En résumé, qu’est-ce que la ferme industrielle ?

  1. La ferme industrielle peut être comprise comme un système de production dans lequel le temps de travail humain relatif est minimisé ou éliminé ; de grandes quantités de capital fixe sont déployées ; La vie des animaux doit être augmentée grâce à l'élevage forcé et ainsi la masse du temps de travail des animaux est également augmentée ; et d’autres formes de capital circulant – comme les aliments pour animaux – doivent être développées pour reproduire cette force de travail animale. Ces processus permettent la surproduction de biens de consommation en tant que résultat.
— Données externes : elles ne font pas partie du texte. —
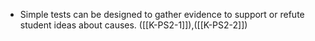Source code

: - Simple tests can be designed to gather evidence to support or refute student ideas about causes. ([[K-PS2-1]]),([[K-PS2-2]])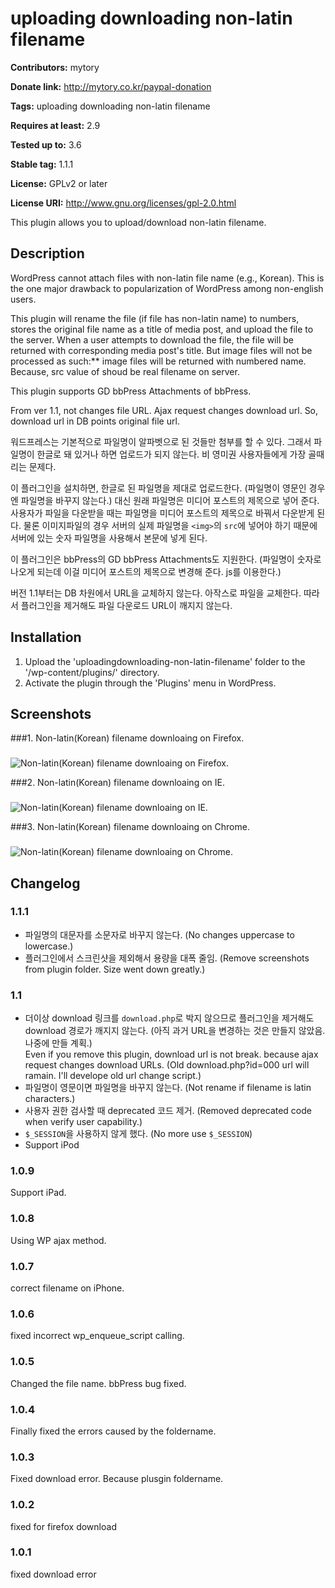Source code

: # uploading downloading non-latin filename #
**Contributors:** mytory  
**Donate link:** http://mytory.co.kr/paypal-donation  
**Tags:** uploading downloading non-latin filename  
**Requires at least:** 2.9  
**Tested up to:** 3.6  
**Stable tag:** 1.1.1  
**License:** GPLv2 or later  
**License URI:** http://www.gnu.org/licenses/gpl-2.0.html  

This plugin allows you to upload/download non-latin filename.

## Description ##

WordPress cannot attach files with non-latin file name (e.g., Korean). This is the one major drawback to popularization of WordPress among non-english users.

This plugin will rename the file (if file has non-latin name) to numbers, stores the original file name as a title of media post, and upload the file to the server. When a user attempts to download the file, the file will be returned with corresponding media post's title. But image files will not be processed as such:** image files will be returned with numbered name. Because, src value of shoud be real filename on server.  

This plugin supports GD bbPress Attachments of bbPress.

From ver 1.1, not changes file URL. Ajax request changes download url. So, download url in DB points original file url.

워드프레스는 기본적으로 파일명이 알파벳으로 된 것들만 첨부를 할 수 있다. 그래서 파일명이 한글로 돼 있거나 하면 업로드가 되지 않는다. 비 영미권 사용자들에게 가장 골때리는 문제다.

이 플러그인을 설치하면, 한글로 된 파일명을 제대로 업로드한다. (파일명이 영문인 경우엔 파일명을 바꾸지 않는다.) 대신 원래 파일명은 미디어 포스트의 제목으로 넣어 준다. 사용자가 파일을 다운받을 때는 파일명을 미디어 포스트의 제목으로 바꿔서 다운받게 된다. 물론 이미지파일의 경우 서버의 실제 파일명을 `<img>`의 `src`에 넣어야 하기 때문에 서버에 있는 숫자 파일명을 사용해서 본문에 넣게 된다.

이 플러그인은 bbPress의 GD bbPress Attachments도 지원한다. (파일명이 숫자로 나오게 되는데 이걸 미디어 포스트의 제목으로 변경해 준다. js를 이용한다.)

버전 1.1부터는 DB 차원에서 URL을 교체하지 않는다. 아작스로 파일을 교체한다. 따라서 플러그인을 제거해도 파일 다운로드 URL이 깨지지 않는다.

## Installation ##

1. Upload the 'uploadingdownloading-non-latin-filename' folder to the '/wp-content/plugins/' directory. 
1. Activate the plugin through the 'Plugins' menu in WordPress.

## Screenshots ##

###1. Non-latin(Korean) filename downloaing on Firefox.###
![Non-latin(Korean) filename downloaing on Firefox.](http://dl.dropboxusercontent.com/u/15546257/wordpress-plugin/uploadingdownloading-non-latin-filename/screenshot-1.png)

###2. Non-latin(Korean) filename downloaing on IE.###
![Non-latin(Korean) filename downloaing on IE.](http://dl.dropboxusercontent.com/u/15546257/wordpress-plugin/uploadingdownloading-non-latin-filename/screenshot-2.png)

###3. Non-latin(Korean) filename downloaing on Chrome.###
![Non-latin(Korean) filename downloaing on Chrome.](http://dl.dropboxusercontent.com/u/15546257/wordpress-plugin/uploadingdownloading-non-latin-filename/screenshot-3.png)


## Changelog ##

### 1.1.1 ###
* 파일명의 대문자를 소문자로 바꾸지 않는다. (No changes uppercase to lowercase.)
* 플러그인에서 스크린샷을 제외해서 용량을 대폭 줄임. (Remove screenshots from plugin folder. Size went down greatly.)

### 1.1 ###
* 더이상 download 링크를 `download.php`로 박지 않으므로 플러그인을 제거해도 download 경로가 깨지지 않는다.
  (아직 과거 URL을 변경하는 것은 만들지 않았음. 나중에 만들 계획.)    
  Even if you remove this plugin, download url is not break. because ajax request changes download URLs.
  (Old download.php?id=000 url will ramain. I'll develope old url change script.)
* 파일명이 영문이면 파일명을 바꾸지 않는다. (Not rename if filename is latin characters.)
* 사용자 권한 검사할 때 deprecated 코드 제거. (Removed deprecated code when verify user capability.)
* `$_SESSION`을 사용하지 않게 했다. (No more use `$_SESSION`)
* Support iPod

### 1.0.9 ###
Support iPad.

### 1.0.8 ###
Using WP ajax method.

### 1.0.7 ###
correct filename on iPhone.

### 1.0.6 ###
fixed incorrect wp_enqueue_script calling.

### 1.0.5 ###
Changed the file name. bbPress bug fixed.

### 1.0.4 ###
Finally fixed the errors caused by the foldername.

### 1.0.3 ###
Fixed download error. Because plusgin foldername. 

### 1.0.2 ###
fixed for firefox download

### 1.0.1 ###
fixed download error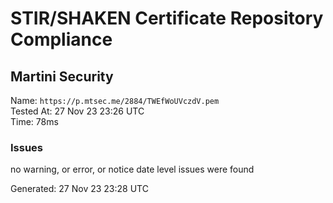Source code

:# STIR/SHAKEN Certificate Repository Compliance

## Martini Security

Name: `https://p.mtsec.me/2884/TWEfWoUVczdV.pem`\
Tested At: 27 Nov 23 23:26 UTC\
Time: 78ms

### Issues

no warning, or error, or notice date level issues were found

Generated: 27 Nov 23 23:28 UTC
Le succès de ce modèle de ferme industrielle – en tant que modalité de l’agriculture capitaliste – peut être mesuré par la manière radicale dont les régimes alimentaires humains ont changé au cours du siècle dernier en raison de cette surproduction, y compris à travers une évolution sans précédent, en termes planétaires, croissance de la consommation de poulet.
  2. La ferme industrielle, telle que je l'ai décrite, est un tendance vers une intensification qui se poursuit à un rythme soutenu à travers la planète, notamment grâce à une récente poussée en faveur d'une intensification « durable ». Bien qu’il existe certainement de nombreuses formes d’agriculture animale à petite échelle et non intensive dans le monde, et que le travail humain – en particulier le travail dangereux et à faible salaire – est endémique à de nombreuses formes de production intensive, la ferme industrielle représente la trajectoire mondiale généralisée des systèmes d’agriculture animale. La Chine, par exemple, qui possédait traditionnellement une importante industrie de production de porcs de basse-cour, développe actuellement certaines des plus grandes installations intensives au monde.
  3. La tendance partout dans l'agriculture animale est de faire en sorte que tous efficacité du temps de travail – pour les travailleurs humains et non humains. Cette perspective nous oblige à penser l’élevage industriel comme une écologie comprenant un conglomérat de capital fixe, de capital circulant et de travail humain et animal. Différentes stratégies sont utilisées pour les deux différentes forces de travail – humaine et non humaine – au sein de cette écologie. Les humains sont progressivement éloignés de la production à mesure qu’elle s’intensifie, rendant le temps de travail humain plus efficace par son absence. La masse des travailleurs animaux, en revanche, n'est pas réduite mais augmentée ; mais leur travail est rendu plus efficace grâce à d'autres stratégies, notamment grâce à des recherches continues visant à augmenter le rendement et à réduire la durée de vie.
  4. Dans les fermes industrielles, la production devient de plus en plus un processus d’interaction entre les animaux et le capital fixe pour produire de la valeur. Ici, les animaux ont un rapport différent au capital fixe. Pour Marx, la machine apparaît dans un rapport d'antagonisme avec l'ouvrier humain : elle est « un concurrent qui prend le dessus sur l'ouvrier et qui est sans cesse sur le point de le rendre superflu ». Cependant, pour les animaux, les machines ne remplacent pas leur travail. Au lieu de cela, le capital fixe – machines, enclos et technologies – confronte les animaux comme des adversaires horribles et omniprésents, les forçant à produire de la valeur, leur ôtant la vie à la fin du processus. Ceci décrit bien sûr parfaitement l’élevage industriel et son horreur particulière – nous assistons aujourd’hui à la confrontation brutale entre la vie animale et le capital fixe au sein du processus de production capitaliste.

Le but de mon livre est de pousser la pensée marxiste et de gauche vers une nouvelle compréhension de la relation entre le capitalisme et la vie animale. Le défi qui nous attend est d’œuvrer pour un avenir qui libère tous les travailleurs des corvées pénibles, insatisfaisantes et mortelles du travail sous le capitalisme.

*Animaux et capital n'aurait pas pu être écrit sans l'engagement intellectuel et la provocation du Past & Present Reading Group de l'Université de Sydney. Mes remerciements également à Alex Blanchette pour son engagement qui a contribué à affiner les idées de cet article.